(Stored data)
---

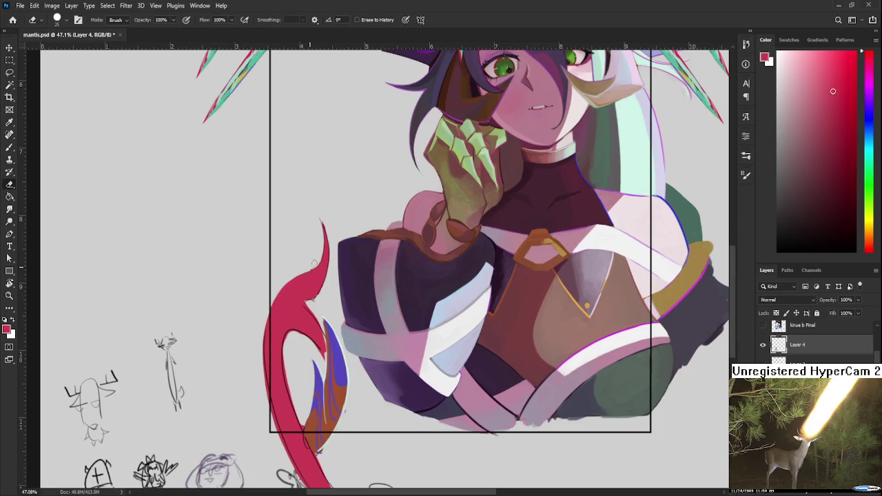
{"action": "scroll", "coordinate": [314, 263], "scroll_direction": "up", "scroll_amount": 1}
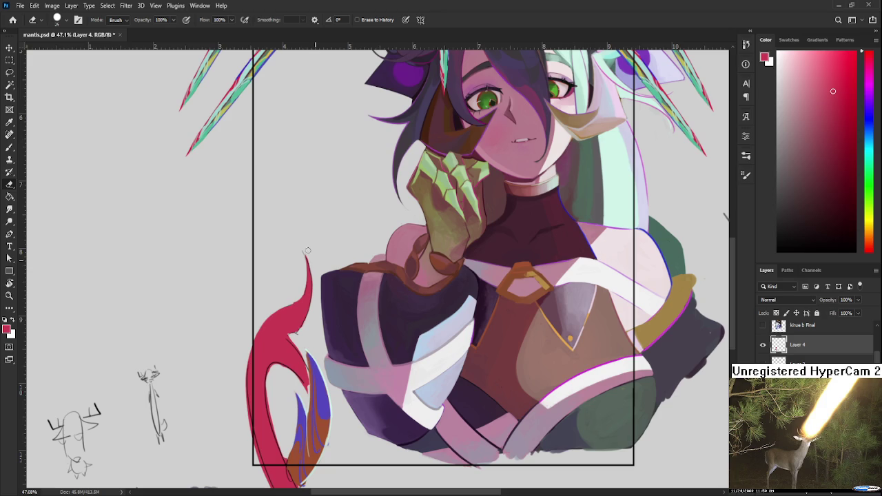
{"action": "left_click_drag", "start_coordinate": [307, 251], "coordinate": [309, 260]}
Step: Resample the tail's red, toggle between brush and eraser, and rotate the view sideways
{"action": "key", "text": "b"}
{"action": "left_click", "coordinate": [296, 326], "text": "alt"}
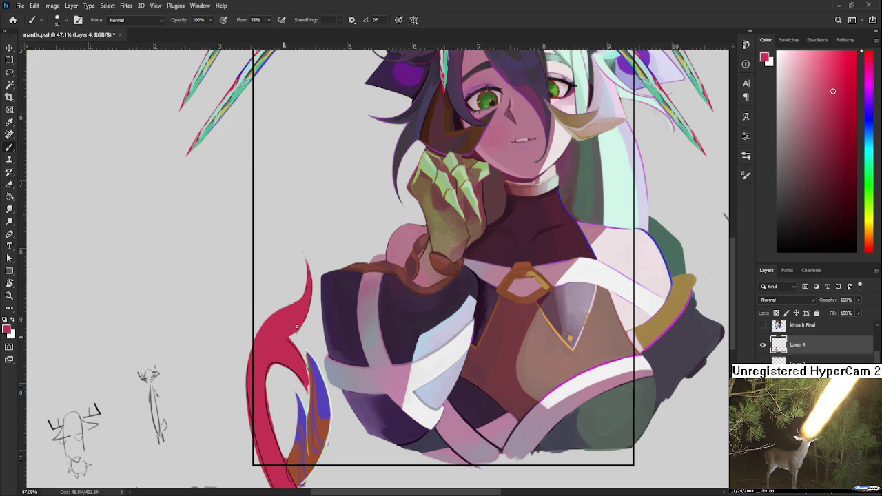
{"action": "key", "text": "e"}
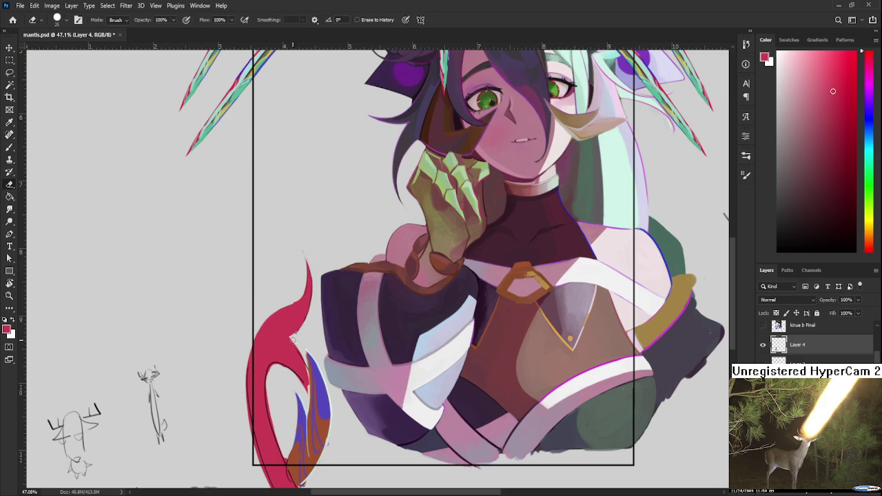
{"action": "key", "text": "b"}
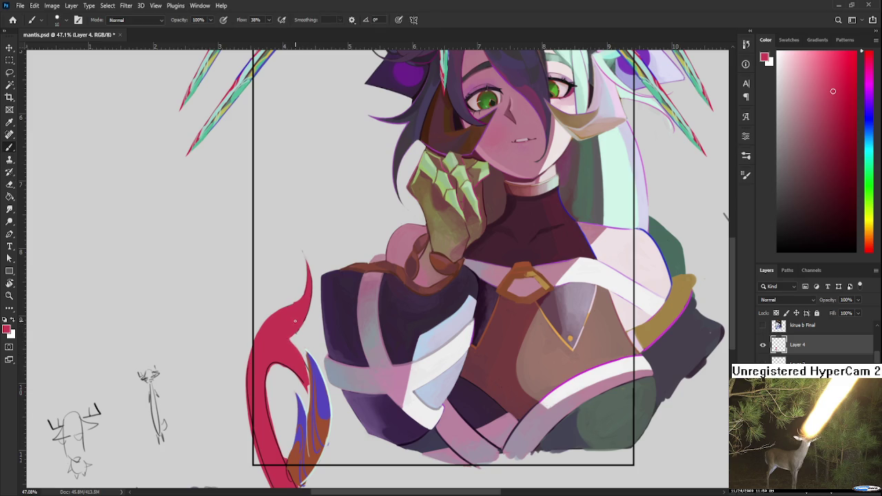
{"action": "scroll", "coordinate": [295, 319], "scroll_direction": "down", "scroll_amount": 3}
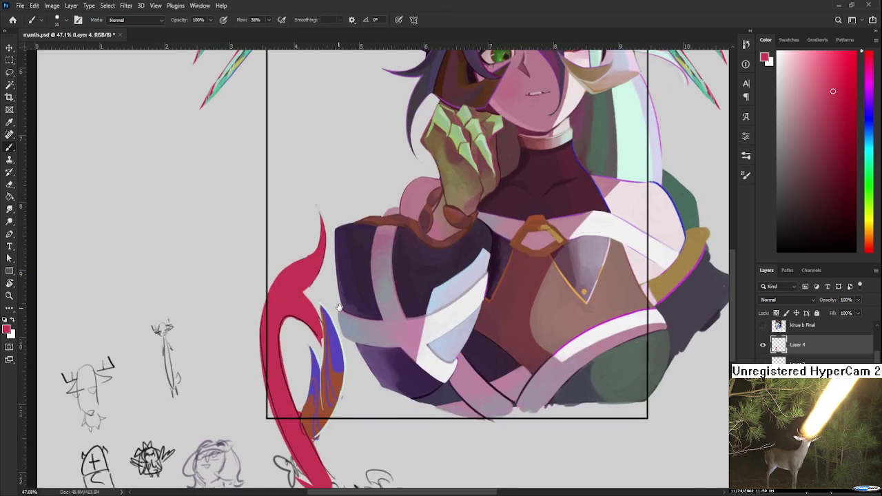
{"action": "scroll", "coordinate": [318, 318], "scroll_direction": "down", "scroll_amount": 1}
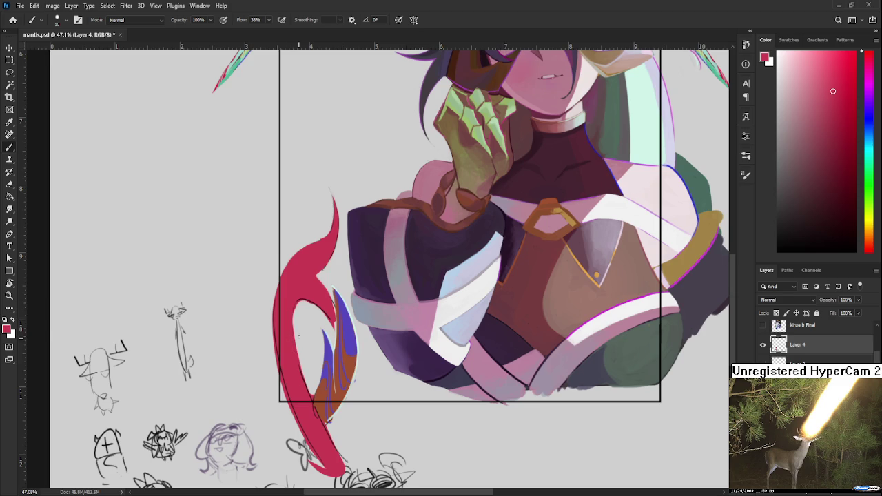
{"action": "key", "text": "e"}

---

▸ **WHAT IS REQUIRED**: If an entry holds a picture, skip the picture and print the rest of the data exactly.

▸ **ANSWER SECTION**:
{"action": "scroll", "coordinate": [314, 263], "scroll_direction": "up", "scroll_amount": 1}
{"action": "left_click_drag", "start_coordinate": [307, 251], "coordinate": [309, 260]}
Step: Resample the tail's red, toggle between brush and eraser, and rotate the view sideways
{"action": "key", "text": "b"}
{"action": "left_click", "coordinate": [296, 326], "text": "alt"}
{"action": "key", "text": "e"}
{"action": "key", "text": "b"}
{"action": "scroll", "coordinate": [295, 319], "scroll_direction": "down", "scroll_amount": 3}
{"action": "scroll", "coordinate": [318, 318], "scroll_direction": "down", "scroll_amount": 1}
{"action": "key", "text": "e"}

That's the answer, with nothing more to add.